**Tugas Kerja 1:** Terjemahkan kalimat berikut dari kutipan tentang Piagam Madinah ke dalam bahasa Inggris: "Sulit membayangkan terciptanya masyarakat yang berdamai kala itu bila Rasulullah mengangkat isu sensitif keagamaan."
**Tugas Kerja 2:** Ubah bagian kutipan tentang Piagam Madinah dari "Piagam Madinah merupakan" sampai "isu sensitif keagamaan." dengan mengganti "Rasulullah" menjadi "Nabi Muhammad".
**Tugas Kerja 3:** Lanjutkan tulisan tentang Piagam Madinah mulai dari sesudah kalimat terakhirnya.

**Kutipan Dokumen:**
____________________
Piagam Madinah merupakan bagian dari rekonstruksi pluralisme sosial masyarakat Madinah yang mensubordinat kepentingan politik dan agama demi kenyamanan, keamanan, dan ketertiban masyarakat Madinah. Kelompok pendatang (muhajirin) dipersaudarakan dengan penduduk lokal (Anshar) guna mendukung eratnya ikatan emosional dan social masyarakat Madinah. Sulit membayangkan terciptanya masyarakat yang berdamai kala itu bila Rasulullah mengangkat isu sensitif keagamaan.
____________________
**Isi Daftar:**
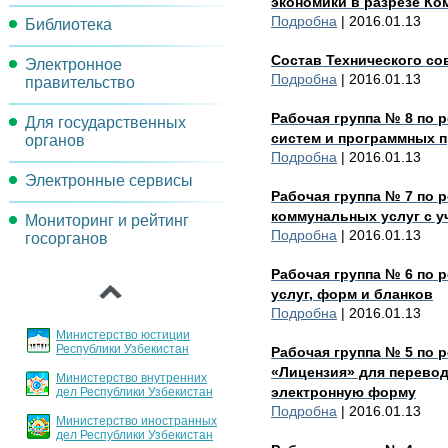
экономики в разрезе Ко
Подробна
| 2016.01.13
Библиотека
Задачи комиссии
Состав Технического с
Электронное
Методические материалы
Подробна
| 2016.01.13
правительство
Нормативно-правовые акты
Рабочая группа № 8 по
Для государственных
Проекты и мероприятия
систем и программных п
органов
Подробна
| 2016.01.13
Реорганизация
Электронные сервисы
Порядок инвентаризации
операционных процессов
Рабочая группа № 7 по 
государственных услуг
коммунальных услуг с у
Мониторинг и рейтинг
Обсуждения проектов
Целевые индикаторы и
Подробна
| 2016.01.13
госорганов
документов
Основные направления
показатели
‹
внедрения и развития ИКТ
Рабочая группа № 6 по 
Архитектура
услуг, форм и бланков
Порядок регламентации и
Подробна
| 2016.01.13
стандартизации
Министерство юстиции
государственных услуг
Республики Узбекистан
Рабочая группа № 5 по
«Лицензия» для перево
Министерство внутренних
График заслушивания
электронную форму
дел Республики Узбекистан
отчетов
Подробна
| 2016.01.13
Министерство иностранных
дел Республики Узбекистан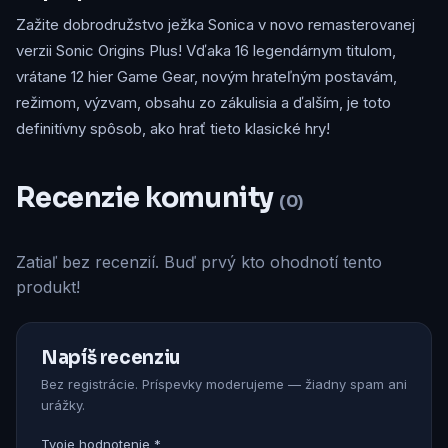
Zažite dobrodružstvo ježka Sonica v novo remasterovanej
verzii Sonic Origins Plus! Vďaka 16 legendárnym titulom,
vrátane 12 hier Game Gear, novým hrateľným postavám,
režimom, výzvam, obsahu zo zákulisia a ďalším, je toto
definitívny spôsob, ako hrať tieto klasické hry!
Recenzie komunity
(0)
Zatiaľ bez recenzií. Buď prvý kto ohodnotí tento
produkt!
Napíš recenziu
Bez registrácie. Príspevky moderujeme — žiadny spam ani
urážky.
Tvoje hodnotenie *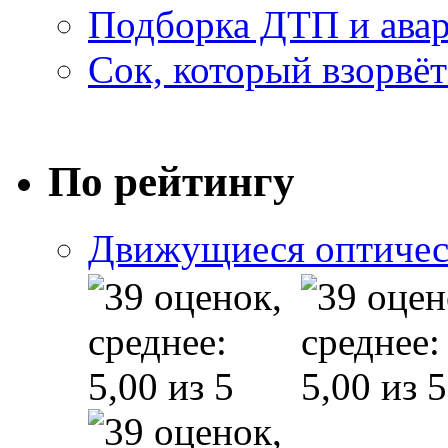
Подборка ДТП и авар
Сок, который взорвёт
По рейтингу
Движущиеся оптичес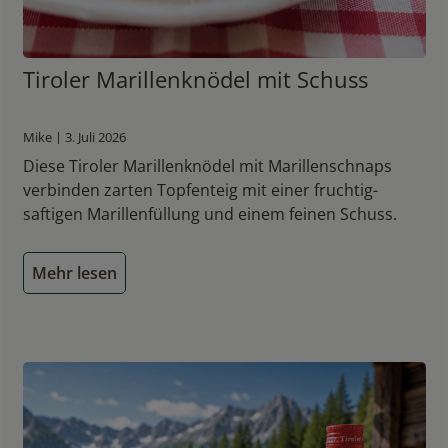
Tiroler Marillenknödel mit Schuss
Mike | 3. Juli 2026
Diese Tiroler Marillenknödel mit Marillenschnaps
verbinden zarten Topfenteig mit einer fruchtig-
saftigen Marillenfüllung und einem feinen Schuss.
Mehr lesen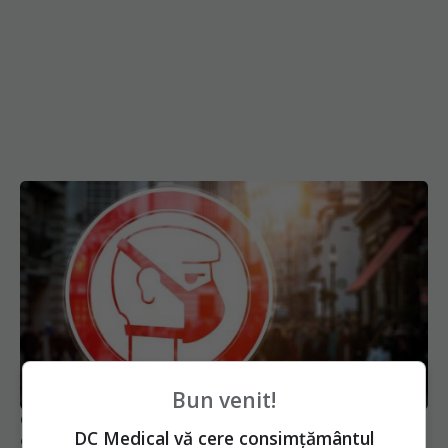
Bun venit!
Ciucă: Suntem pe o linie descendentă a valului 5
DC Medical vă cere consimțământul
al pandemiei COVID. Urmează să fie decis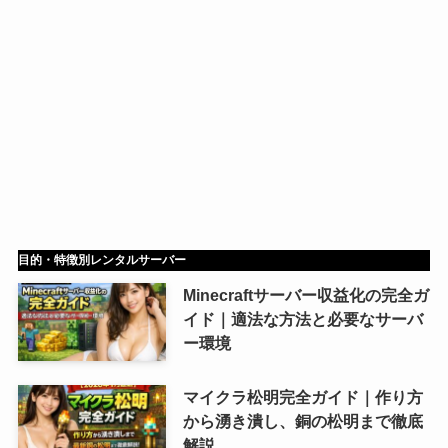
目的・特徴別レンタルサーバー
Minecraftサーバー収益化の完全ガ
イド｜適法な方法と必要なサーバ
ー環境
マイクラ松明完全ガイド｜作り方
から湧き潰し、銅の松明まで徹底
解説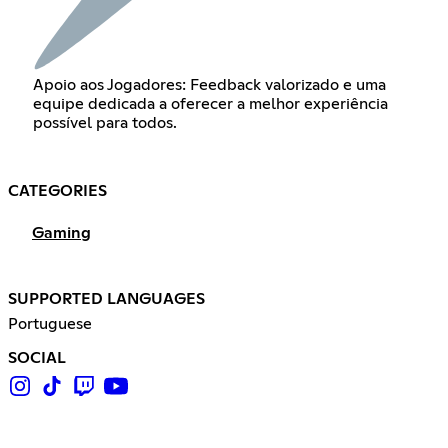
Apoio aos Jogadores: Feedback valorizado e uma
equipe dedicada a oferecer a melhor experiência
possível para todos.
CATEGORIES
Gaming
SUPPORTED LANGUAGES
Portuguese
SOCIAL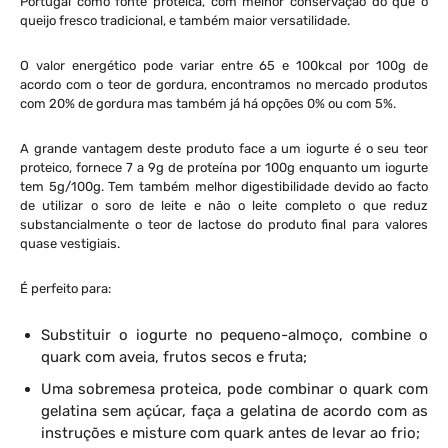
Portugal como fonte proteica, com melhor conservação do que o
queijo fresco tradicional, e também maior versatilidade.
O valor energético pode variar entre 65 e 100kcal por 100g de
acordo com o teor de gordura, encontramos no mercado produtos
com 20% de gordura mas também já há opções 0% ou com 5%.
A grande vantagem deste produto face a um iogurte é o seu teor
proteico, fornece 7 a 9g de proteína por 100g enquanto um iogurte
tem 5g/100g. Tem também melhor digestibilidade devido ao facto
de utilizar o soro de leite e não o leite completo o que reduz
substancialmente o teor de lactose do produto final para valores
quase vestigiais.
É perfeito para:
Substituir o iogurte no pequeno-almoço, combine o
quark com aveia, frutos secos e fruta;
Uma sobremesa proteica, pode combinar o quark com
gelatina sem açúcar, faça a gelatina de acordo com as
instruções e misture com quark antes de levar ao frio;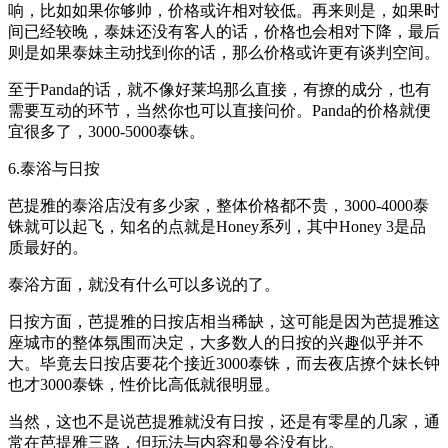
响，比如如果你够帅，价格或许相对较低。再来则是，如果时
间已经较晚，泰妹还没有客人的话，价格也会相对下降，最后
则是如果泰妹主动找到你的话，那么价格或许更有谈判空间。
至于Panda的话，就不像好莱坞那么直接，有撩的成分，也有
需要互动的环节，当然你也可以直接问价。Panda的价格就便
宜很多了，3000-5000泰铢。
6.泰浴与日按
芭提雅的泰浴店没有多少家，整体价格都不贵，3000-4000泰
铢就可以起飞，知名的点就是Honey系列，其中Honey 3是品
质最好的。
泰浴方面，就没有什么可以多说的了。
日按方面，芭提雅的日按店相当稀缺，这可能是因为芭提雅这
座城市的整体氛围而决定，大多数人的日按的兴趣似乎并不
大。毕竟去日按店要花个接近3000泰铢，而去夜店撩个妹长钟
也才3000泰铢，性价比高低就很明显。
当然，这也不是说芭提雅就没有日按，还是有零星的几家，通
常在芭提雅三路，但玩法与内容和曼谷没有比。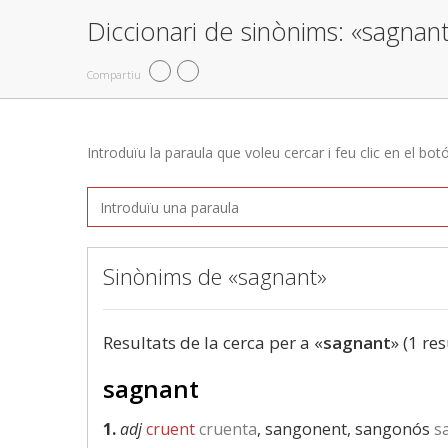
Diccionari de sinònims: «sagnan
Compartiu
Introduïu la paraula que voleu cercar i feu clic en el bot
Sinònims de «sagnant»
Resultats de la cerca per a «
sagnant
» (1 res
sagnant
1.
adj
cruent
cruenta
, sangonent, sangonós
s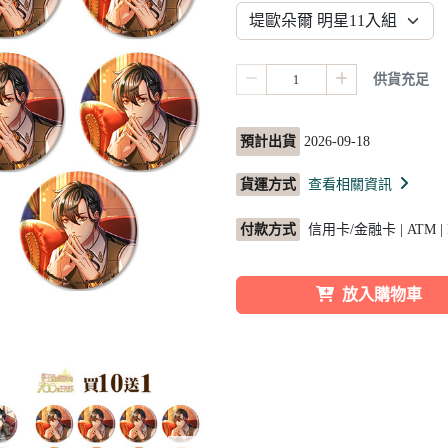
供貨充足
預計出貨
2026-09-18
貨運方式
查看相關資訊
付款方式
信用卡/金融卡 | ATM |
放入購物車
____________________
**Kotak Jawaban 1:** It is hard to imagine a peaceful society being created at that time if the Prophet had raised sensitive religious issues.

**Kotak Jawaban 2:**
Piagam Madinah merupakan bagian dari rekonstruksi pluralisme sosial masyarakat Madinah yang mensubordinat kepentingan politik dan agama demi kenyamanan, keamanan, dan ketertiban masyarakat Madinah. Kelompok pendatang (muhajirin) dipersaudarakan dengan penduduk lokal (Anshar) guna mendukung eratnya ikatan emosional dan social masyarakat Madinah. Sulit membayangkan terciptanya masyarakat yang berdamai kala itu bila Nabi Muhammad mengangkat isu sensitif keagamaan.

**Kotak Jawaban 3:**
Pada tataran teologis, umat Islam sulit menerima kampanye John Hick untuk mengamini konsep agama globalnya: satu pandangan keagamaan tentang sang Tunggal namun dieksepsi dengan beragam penghayatan. Cita-cita satu agama global John Hick hanya dapat diapresiasi oleh sedikit elit agama yang merasa digempur letih menyaksikan konflik-konflik keagamaan. Namun, dari sisi sosiologis dalam pengertian kesadaran terhadap hubungan-hubungan lingkungan kemasyarakatan, umat Islam pasti sanggup diajak duduk sama rata dan berdiri sama tinggi dengan semua entitas agama. Aspek sosiologis ini memiliki keunggulan karena suatu agama dipeluk oleh orang-orang dari berbagai suku, klan, dan kawasan. Kesadaran sosiologis lebih mudah dikondisikan daripada kesadaran keagamaan yang sarat dengan sentimen-sentimen kebenaran.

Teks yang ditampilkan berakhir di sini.